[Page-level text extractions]

┌──

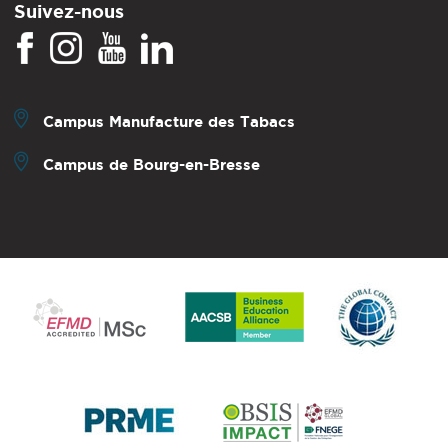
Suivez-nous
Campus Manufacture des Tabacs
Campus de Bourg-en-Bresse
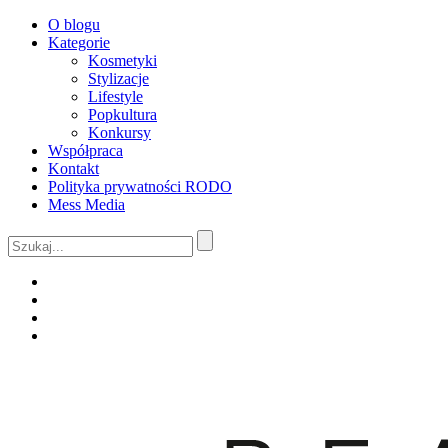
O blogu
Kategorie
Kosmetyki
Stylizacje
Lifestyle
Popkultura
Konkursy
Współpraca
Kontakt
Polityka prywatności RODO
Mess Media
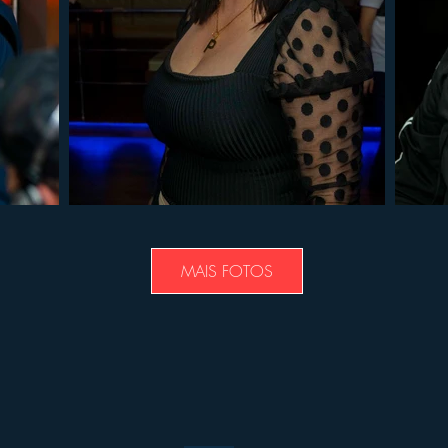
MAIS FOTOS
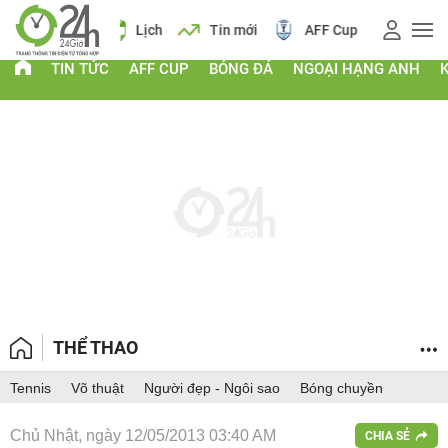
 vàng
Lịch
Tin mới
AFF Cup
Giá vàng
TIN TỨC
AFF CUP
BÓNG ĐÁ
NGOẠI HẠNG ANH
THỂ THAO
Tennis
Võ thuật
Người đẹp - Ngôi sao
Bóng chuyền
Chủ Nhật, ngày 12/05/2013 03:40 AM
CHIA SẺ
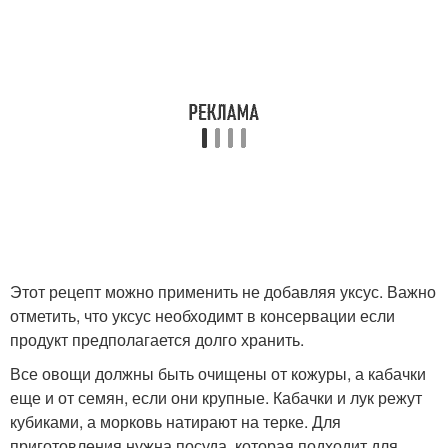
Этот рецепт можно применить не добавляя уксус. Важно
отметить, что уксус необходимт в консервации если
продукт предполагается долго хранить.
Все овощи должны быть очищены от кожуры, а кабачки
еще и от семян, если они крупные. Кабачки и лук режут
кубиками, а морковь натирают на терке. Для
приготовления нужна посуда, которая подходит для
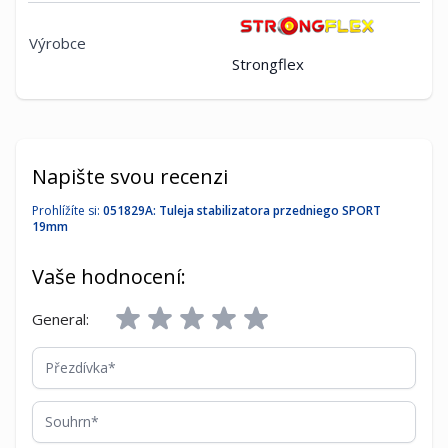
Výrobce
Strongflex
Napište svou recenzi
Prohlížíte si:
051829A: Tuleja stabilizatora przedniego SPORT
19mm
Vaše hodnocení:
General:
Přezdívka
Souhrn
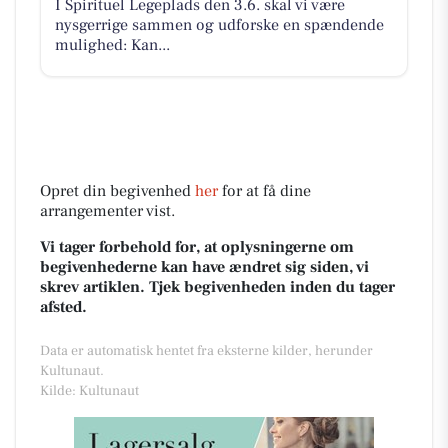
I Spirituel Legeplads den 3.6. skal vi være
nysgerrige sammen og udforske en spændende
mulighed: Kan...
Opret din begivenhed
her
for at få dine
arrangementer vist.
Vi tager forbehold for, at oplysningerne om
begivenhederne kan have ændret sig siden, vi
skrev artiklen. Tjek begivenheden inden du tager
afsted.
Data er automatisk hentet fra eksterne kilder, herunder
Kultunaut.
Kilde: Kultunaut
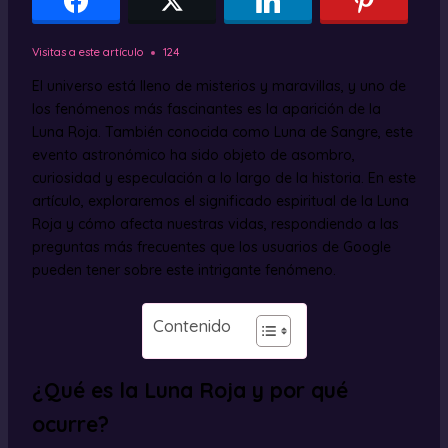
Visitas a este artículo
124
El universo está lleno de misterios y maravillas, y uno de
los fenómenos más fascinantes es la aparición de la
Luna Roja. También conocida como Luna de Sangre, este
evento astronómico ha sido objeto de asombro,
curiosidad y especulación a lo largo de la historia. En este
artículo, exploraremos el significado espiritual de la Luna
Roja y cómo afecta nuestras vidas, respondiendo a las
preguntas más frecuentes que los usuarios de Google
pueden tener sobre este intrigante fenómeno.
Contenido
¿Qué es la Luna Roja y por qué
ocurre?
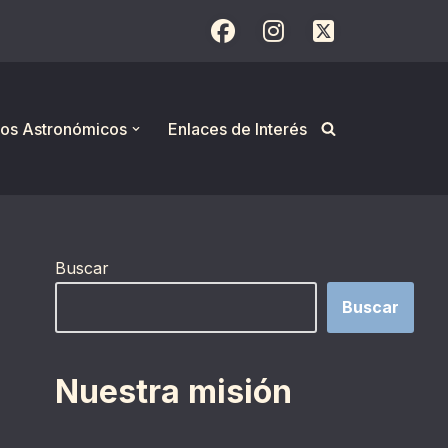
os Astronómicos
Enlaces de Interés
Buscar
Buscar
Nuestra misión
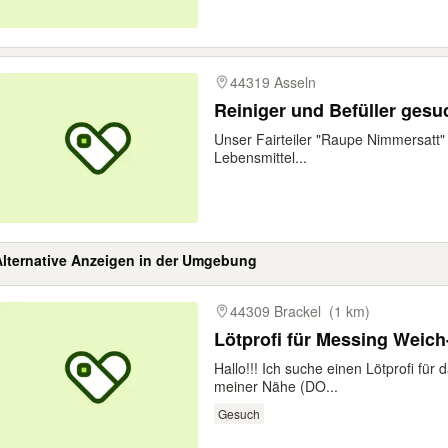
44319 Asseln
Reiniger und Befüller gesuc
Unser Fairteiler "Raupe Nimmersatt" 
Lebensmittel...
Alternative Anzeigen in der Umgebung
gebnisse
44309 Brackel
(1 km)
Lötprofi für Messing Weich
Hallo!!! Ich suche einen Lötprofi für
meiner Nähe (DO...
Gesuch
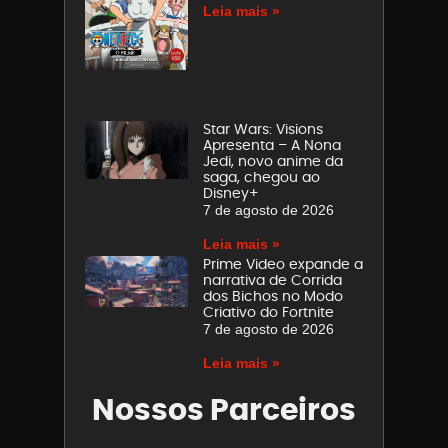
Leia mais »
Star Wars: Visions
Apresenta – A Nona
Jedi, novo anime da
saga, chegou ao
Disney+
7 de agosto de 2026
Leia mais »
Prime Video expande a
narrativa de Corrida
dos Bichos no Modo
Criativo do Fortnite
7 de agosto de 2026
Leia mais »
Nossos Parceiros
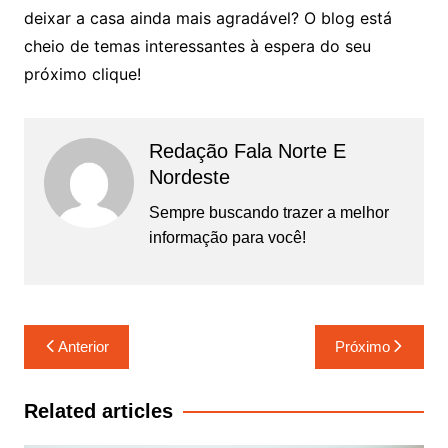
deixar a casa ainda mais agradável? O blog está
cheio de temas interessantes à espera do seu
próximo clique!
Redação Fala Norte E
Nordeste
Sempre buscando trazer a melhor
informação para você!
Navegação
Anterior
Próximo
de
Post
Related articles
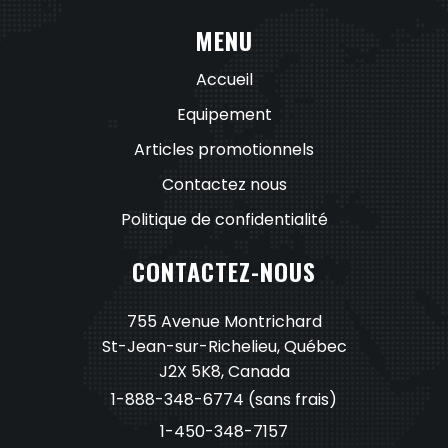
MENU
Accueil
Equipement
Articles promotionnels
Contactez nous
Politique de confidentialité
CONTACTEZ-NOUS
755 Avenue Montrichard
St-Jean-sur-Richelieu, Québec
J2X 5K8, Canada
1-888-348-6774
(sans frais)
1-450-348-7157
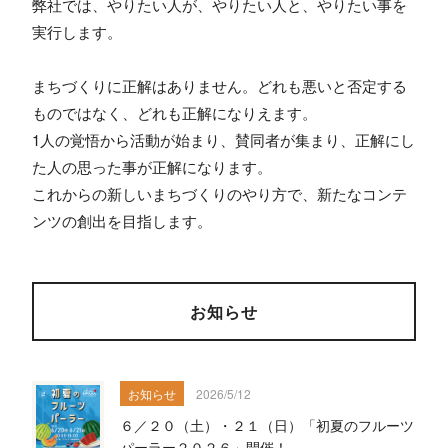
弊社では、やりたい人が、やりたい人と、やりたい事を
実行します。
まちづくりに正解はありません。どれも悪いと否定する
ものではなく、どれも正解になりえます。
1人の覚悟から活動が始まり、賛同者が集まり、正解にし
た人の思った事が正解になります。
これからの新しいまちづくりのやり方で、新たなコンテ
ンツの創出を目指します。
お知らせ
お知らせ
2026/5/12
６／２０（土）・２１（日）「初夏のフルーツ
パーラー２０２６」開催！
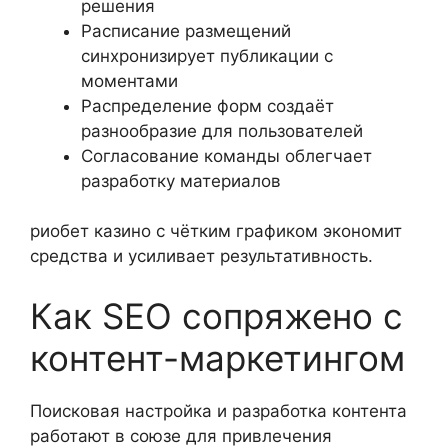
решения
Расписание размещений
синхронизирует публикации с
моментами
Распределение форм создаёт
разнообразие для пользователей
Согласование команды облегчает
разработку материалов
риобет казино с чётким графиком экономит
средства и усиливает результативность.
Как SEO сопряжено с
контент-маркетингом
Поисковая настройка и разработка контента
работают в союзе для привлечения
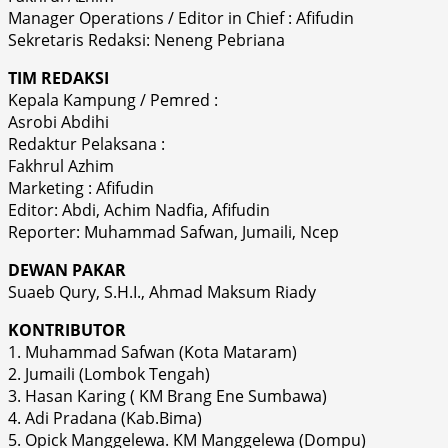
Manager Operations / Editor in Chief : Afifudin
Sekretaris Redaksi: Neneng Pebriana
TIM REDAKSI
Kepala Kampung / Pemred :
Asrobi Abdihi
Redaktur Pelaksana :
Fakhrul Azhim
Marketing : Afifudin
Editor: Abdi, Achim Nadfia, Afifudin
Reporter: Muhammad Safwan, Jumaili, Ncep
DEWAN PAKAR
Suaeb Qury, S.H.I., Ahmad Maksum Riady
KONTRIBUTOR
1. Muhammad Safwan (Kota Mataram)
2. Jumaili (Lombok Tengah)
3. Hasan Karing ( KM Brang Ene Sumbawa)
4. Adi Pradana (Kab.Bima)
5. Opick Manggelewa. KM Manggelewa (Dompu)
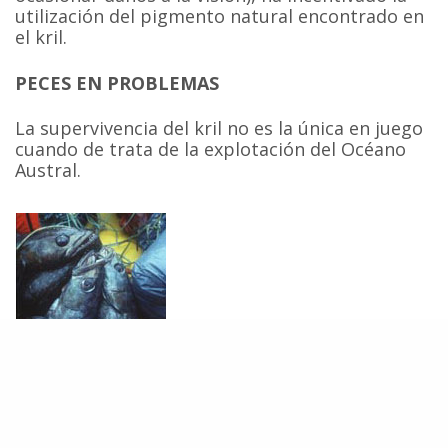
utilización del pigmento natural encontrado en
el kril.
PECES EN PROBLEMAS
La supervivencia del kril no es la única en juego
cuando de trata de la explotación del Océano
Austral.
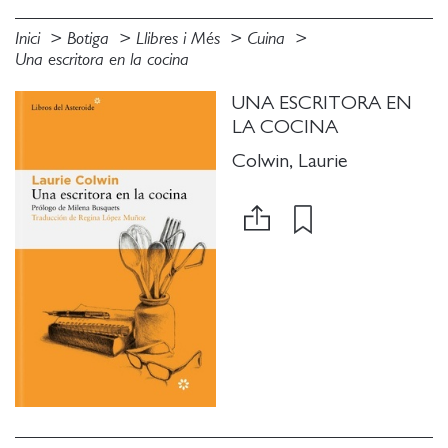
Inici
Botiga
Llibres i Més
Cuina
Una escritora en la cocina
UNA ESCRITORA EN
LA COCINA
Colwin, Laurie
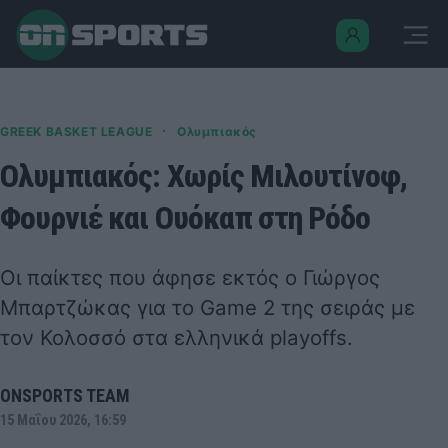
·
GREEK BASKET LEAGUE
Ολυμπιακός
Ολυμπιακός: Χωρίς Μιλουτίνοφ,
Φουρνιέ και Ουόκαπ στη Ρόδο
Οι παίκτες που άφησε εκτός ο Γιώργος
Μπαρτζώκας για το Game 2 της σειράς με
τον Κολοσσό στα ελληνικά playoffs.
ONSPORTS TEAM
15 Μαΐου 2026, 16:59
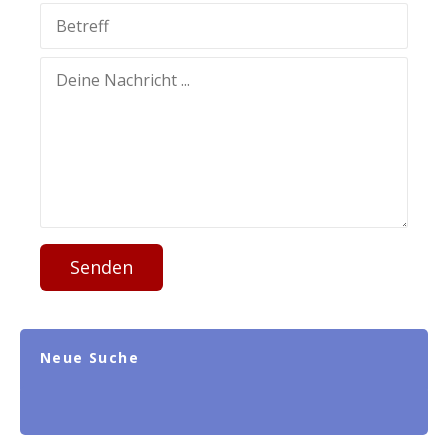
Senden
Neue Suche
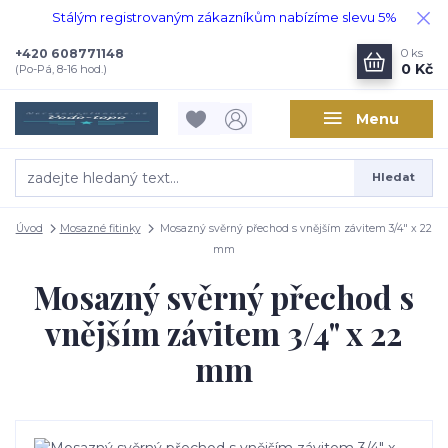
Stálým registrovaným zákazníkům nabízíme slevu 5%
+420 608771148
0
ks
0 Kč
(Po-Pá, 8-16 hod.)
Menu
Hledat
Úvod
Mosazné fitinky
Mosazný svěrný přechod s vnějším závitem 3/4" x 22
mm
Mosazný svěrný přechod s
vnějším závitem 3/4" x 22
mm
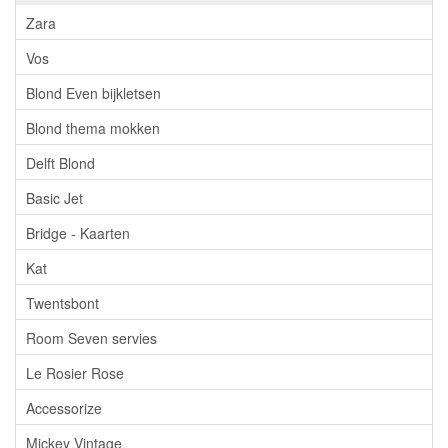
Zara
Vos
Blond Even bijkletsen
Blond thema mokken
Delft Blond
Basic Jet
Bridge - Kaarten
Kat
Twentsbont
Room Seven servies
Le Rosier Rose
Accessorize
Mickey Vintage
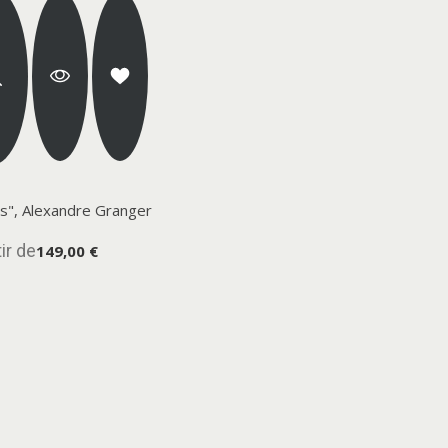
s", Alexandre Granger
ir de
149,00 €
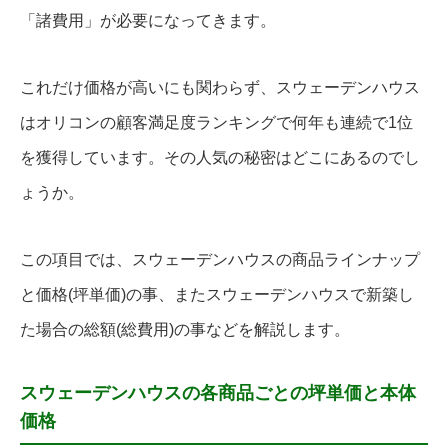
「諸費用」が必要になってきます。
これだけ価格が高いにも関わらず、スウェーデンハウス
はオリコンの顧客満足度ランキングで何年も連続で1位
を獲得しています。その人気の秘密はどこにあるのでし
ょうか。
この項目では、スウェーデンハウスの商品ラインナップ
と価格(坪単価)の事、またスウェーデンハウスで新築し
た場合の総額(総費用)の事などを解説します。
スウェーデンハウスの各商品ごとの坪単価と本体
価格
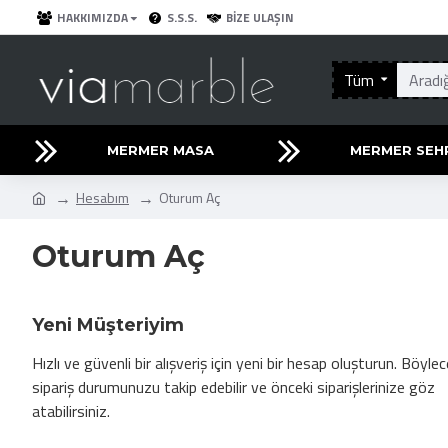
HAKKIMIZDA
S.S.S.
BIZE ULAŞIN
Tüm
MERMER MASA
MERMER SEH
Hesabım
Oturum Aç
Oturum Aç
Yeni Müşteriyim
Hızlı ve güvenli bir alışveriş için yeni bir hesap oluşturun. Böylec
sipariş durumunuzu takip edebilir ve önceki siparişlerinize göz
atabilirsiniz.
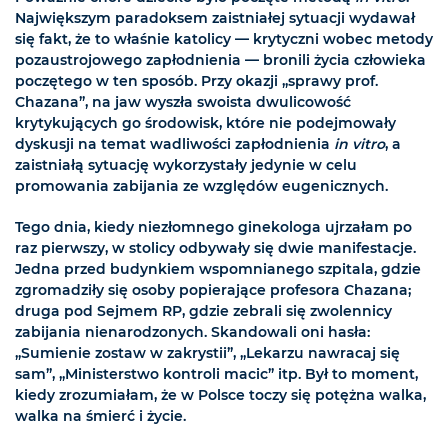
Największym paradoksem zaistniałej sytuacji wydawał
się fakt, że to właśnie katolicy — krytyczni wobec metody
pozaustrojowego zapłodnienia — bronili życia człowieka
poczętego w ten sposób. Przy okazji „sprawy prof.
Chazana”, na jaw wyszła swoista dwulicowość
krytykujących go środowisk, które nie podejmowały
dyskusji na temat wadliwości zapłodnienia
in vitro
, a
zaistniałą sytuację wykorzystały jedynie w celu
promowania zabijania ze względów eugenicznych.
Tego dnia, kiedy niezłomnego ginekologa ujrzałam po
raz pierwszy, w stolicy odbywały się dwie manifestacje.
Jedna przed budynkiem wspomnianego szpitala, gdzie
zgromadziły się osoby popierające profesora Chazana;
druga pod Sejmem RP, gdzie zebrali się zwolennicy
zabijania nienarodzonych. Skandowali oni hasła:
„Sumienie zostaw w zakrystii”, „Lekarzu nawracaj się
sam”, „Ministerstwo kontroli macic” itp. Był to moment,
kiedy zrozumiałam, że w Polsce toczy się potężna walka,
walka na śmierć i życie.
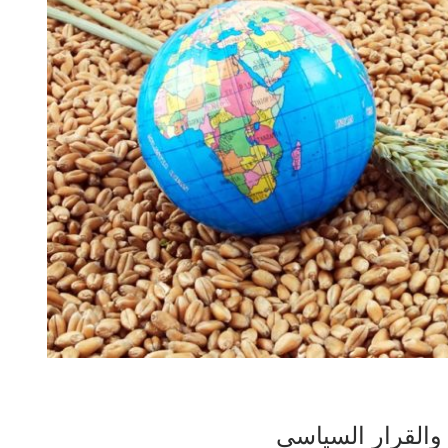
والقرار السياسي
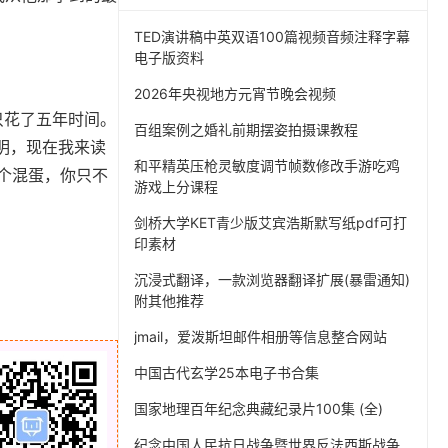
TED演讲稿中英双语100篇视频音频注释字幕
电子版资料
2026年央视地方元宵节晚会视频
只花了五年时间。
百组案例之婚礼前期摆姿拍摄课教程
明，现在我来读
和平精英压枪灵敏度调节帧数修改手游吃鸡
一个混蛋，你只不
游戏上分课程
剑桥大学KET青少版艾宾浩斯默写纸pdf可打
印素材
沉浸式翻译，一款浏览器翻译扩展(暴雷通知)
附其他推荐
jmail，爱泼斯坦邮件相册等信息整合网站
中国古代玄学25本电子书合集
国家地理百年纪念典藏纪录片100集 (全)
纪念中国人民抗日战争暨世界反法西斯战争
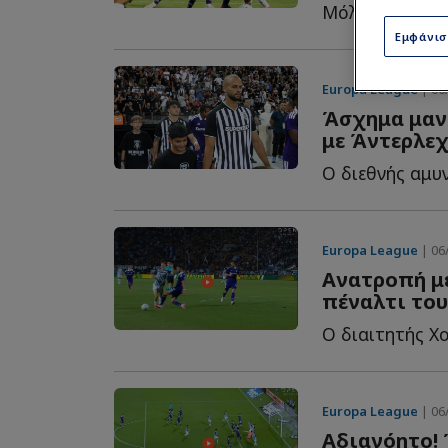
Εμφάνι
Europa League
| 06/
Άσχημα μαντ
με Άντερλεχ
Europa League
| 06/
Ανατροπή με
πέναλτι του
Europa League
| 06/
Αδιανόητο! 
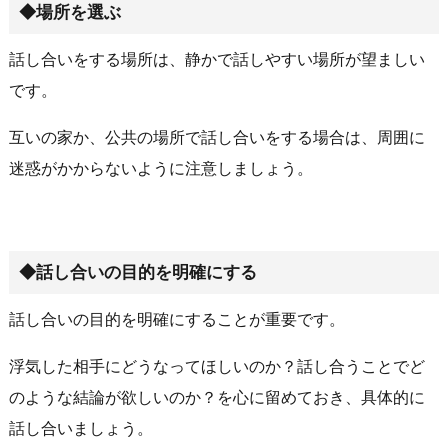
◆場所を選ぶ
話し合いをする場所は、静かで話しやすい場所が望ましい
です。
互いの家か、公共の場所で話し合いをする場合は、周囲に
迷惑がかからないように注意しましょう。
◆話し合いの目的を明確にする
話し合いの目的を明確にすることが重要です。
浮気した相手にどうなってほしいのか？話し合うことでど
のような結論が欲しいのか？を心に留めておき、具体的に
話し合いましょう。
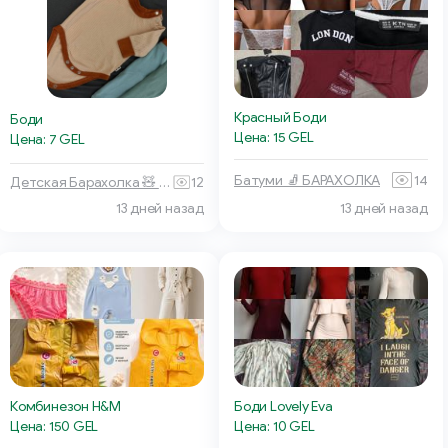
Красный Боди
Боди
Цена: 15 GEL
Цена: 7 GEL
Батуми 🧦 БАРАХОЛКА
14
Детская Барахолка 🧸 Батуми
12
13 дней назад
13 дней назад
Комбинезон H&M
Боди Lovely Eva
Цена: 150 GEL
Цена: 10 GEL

└──

Problem requirements:
Print from the line containing "GREEK BASKET LEAGUE" through the line containing "zgromadziły się osoby" in the data above, exactly as the lines stand, and omit every picture.

Problem solution:
GREEK BASKET LEAGUE
Ολυμπιακός
Ολυμπιακός: Χωρίς Μιλουτίνοφ,
Φουρνιέ και Ουόκαπ στη Ρόδο
Οι παίκτες που άφησε εκτός ο Γιώργος
Μπαρτζώκας για το Game 2 της σειράς με
τον Κολοσσό στα ελληνικά playoffs.
ONSPORTS TEAM
15 Μαΐου 2026, 16:59
Senden
Neue Suche
Stálým registrovaným zákazníkům nabízíme slevu 5%
+420 608771148
0
ks
0 Kč
(Po-Pá, 8-16 hod.)
Menu
Hledat
Úvod
Mosazné fitinky
Mosazný svěrný přechod s vnějším závitem 3/4" x 22
mm
Mosazný svěrný přechod s
vnějším závitem 3/4" x 22
mm
Zara
Vos
Blond Even bijkletsen
Blond thema mokken
Delft Blond
Basic Jet
Bridge - Kaarten
Kat
Twentsbont
Room Seven servies
Le Rosier Rose
Accessorize
Mickey Vintage
s", Alexandre Granger
ir de
149,00 €
「諸費用」が必要になってきます。
これだけ価格が高いにも関わらず、スウェーデンハウス
はオリコンの顧客満足度ランキングで何年も連続で1位
を獲得しています。その人気の秘密はどこにあるのでし
ょうか。
この項目では、スウェーデンハウスの商品ラインナップ
と価格(坪単価)の事、またスウェーデンハウスで新築し
た場合の総額(総費用)の事などを解説します。
スウェーデンハウスの各商品ごとの坪単価と本体
価格
HAKKIMIZDA
S.S.S.
BIZE ULAŞIN
Tüm
MERMER MASA
MERMER SEH
Hesabım
Oturum Aç
Oturum Aç
Yeni Müşteriyim
Hızlı ve güvenli bir alışveriş için yeni bir hesap oluşturun. Böylec
sipariş durumunuzu takip edebilir ve önceki siparişlerinize göz
atabilirsiniz.
Największym paradoksem zaistniałej sytuacji wydawał
się fakt, że to właśnie katolicy — krytyczni wobec metody
pozaustrojowego zapłodnienia — bronili życia człowieka
poczętego w ten sposób. Przy okazji „sprawy prof.
Chazana”, na jaw wyszła swoista dwulicowość
krytykujących go środowisk, które nie podejmowały
dyskusji na temat wadliwości zapłodnienia
in vitro
, a
zaistniałą sytuację wykorzystały jedynie w celu
promowania zabijania ze względów eugenicznych.
Tego dnia, kiedy niezłomnego ginekologa ujrzałam po
raz pierwszy, w stolicy odbywały się dwie manifestacje.
Jedna przed budynkiem wspomnianego szpitala, gdzie
zgromadziły się osoby popierające profesora Chazana;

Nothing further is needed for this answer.